In the article below on displacement in Chiapas, reproduce word for word the passage that begins with the words "Both priests said" and stops after the words "Chalchihuitan and Chenalho.".

### Selected passage
□ □ □ □

MEXICO CITY — Caritas and priests in the southern Mexican state of Chiapas warn of a humanitarian crisis and escalating violence as more than 5,000 indigenous Tzotzil have been forced to flee their homes due to a decades-old land dispute.

The conflict over territory in two municipalities dates to 1973, but a pair of priests in the impacted area told Catholic News Service that armed paramilitaries have blocked roads and driven poor indigenous populations from their land in at least nine settlements.

“It’s very serious,” said Father Sebastian Lopez, parish priest in Chalchihuitan, the municipality indigenous were forced to flee. “They’ve cut off roads, people have been displaced, they’re sleeping in the mountains, there is a lot of suffering.”

Caritas and the Diocese of San Cristobal de Las Casas have issued an urgent call for donations of food, medicine and clothing.

Videos provided by Father Marcelo Perez Perez, priest from the nearby municipality of Simojovel, showed displaced individuals speaking of being forcibly removed from their land, where they grew corn and coffee. The displaced included the elderly, pregnant women and children; some spoke of their crops being burned.

“It’s grave. Their main need is food and medicine because many of them are ill. Children are very ill,” Perez said.

Both priests said the conflict stems from a 1973 decision by Mexico’s Agrarian Reform Secretariat, which set the limits between the municipalities of Chalchihuitan and Chenalho.

An armed group in Chenalho disputed the decision with violence flaring from time to time, but escalating in November 2017. No action has been taken against the group, the priests said.

“It surprises us, the impunity with which these armed groups act, to the point that the police and the army have not been able to arrive and stop the violence or disarm those that have taken control of the territory and population through fear,” read a statement from the pastoral council of the Diocese of San Cristobal de Las Casas.

The eviction of indigenous communities drew uncomfortable comparisons to a Dec. 22, 1997, massacre in the village of Acteal — located in the municipality of Chenalho — where 45 members of a pacifist Catholic organization known as Las Abejas were murdered by paramilitaries during a prayer meeting.

Impunity has prevailed since the massacre. Perez said some of the perpetrators are involved in the current eviction of families from Chalchihuitan.

“Some of them are the same people that killed in Acteal and others have joined,” Perez said. “The government has not applied the law and tolerated this situation, which is why (the group) is acting this way. … After what happened in Acteal, those that killed never gave up their weapons.”

□ □ □ □

Dataset excerpts:

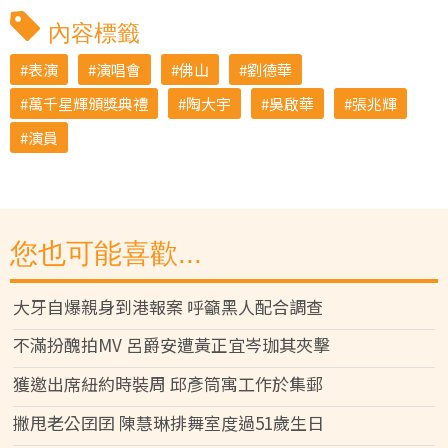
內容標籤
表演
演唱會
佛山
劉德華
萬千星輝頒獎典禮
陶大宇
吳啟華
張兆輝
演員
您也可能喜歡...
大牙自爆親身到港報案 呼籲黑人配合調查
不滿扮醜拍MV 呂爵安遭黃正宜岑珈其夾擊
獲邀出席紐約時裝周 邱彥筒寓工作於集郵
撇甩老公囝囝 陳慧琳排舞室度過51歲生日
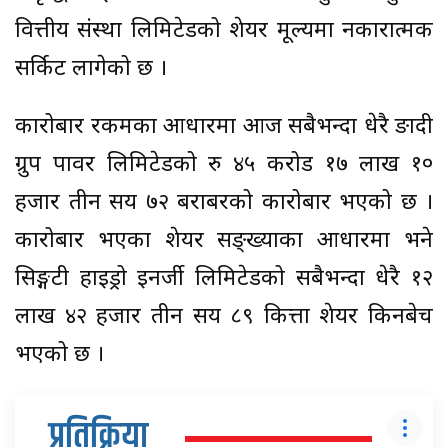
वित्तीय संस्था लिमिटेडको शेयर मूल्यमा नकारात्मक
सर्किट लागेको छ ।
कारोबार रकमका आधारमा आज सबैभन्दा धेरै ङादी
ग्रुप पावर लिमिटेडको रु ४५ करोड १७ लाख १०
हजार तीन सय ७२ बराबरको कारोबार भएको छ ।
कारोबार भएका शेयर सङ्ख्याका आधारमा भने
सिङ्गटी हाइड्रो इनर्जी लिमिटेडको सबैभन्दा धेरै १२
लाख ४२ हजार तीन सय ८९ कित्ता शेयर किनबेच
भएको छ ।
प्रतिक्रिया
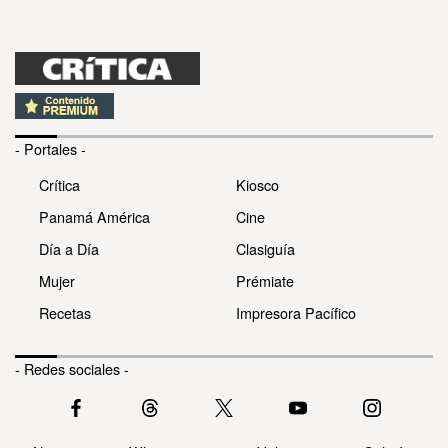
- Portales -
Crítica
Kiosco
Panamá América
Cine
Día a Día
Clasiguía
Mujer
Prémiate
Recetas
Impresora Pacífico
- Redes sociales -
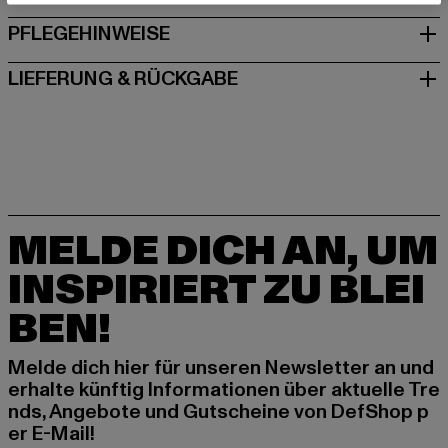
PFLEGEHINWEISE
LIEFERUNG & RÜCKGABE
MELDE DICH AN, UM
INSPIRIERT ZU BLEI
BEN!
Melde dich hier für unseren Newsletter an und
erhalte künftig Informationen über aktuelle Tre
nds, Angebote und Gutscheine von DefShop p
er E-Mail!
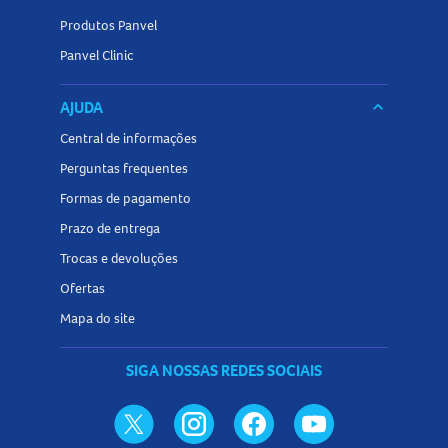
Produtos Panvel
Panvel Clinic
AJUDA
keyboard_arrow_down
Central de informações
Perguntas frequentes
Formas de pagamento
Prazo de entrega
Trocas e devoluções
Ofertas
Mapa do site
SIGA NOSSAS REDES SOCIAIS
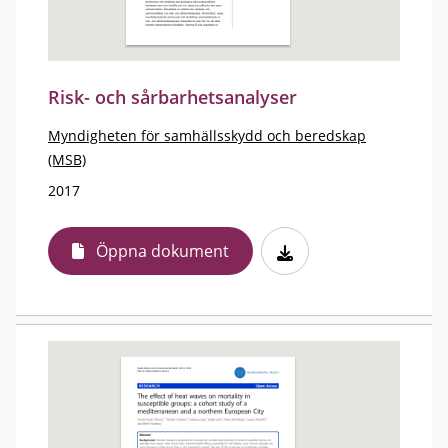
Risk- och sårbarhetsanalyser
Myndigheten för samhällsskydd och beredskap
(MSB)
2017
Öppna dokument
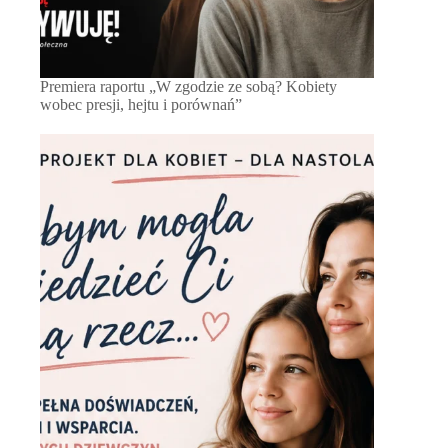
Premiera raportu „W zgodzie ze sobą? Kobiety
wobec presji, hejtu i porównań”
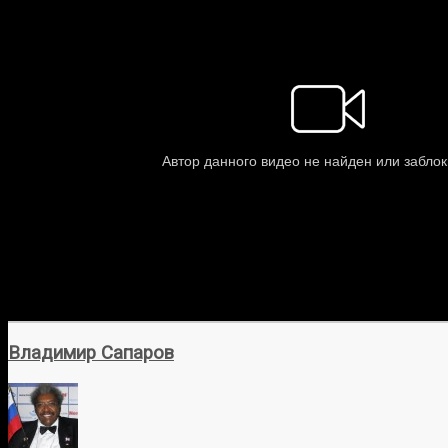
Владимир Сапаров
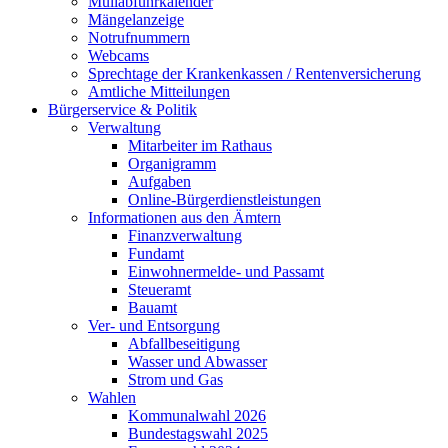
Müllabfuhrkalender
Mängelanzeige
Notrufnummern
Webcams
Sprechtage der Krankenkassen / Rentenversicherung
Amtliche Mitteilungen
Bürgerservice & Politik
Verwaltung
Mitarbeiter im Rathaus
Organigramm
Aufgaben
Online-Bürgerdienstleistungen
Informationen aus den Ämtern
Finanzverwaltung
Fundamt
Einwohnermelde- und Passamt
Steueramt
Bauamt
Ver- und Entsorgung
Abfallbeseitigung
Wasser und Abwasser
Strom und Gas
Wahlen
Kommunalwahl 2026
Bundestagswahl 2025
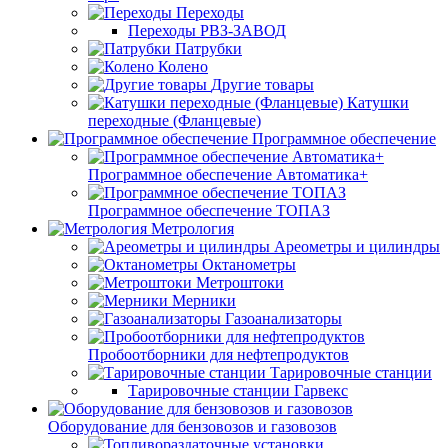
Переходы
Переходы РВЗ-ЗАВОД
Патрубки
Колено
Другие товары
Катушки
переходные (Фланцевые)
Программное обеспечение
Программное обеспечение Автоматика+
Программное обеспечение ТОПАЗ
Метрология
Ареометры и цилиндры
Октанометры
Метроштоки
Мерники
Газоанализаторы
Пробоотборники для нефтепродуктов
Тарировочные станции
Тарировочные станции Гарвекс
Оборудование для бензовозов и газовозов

□ □ □ □

### Response to the task
Both priests said the conflict stems from a 1973 decision by Mexico’s Agrarian Reform Secretariat, which set the limits between the municipalities of Chalchihuitan and Chenalho.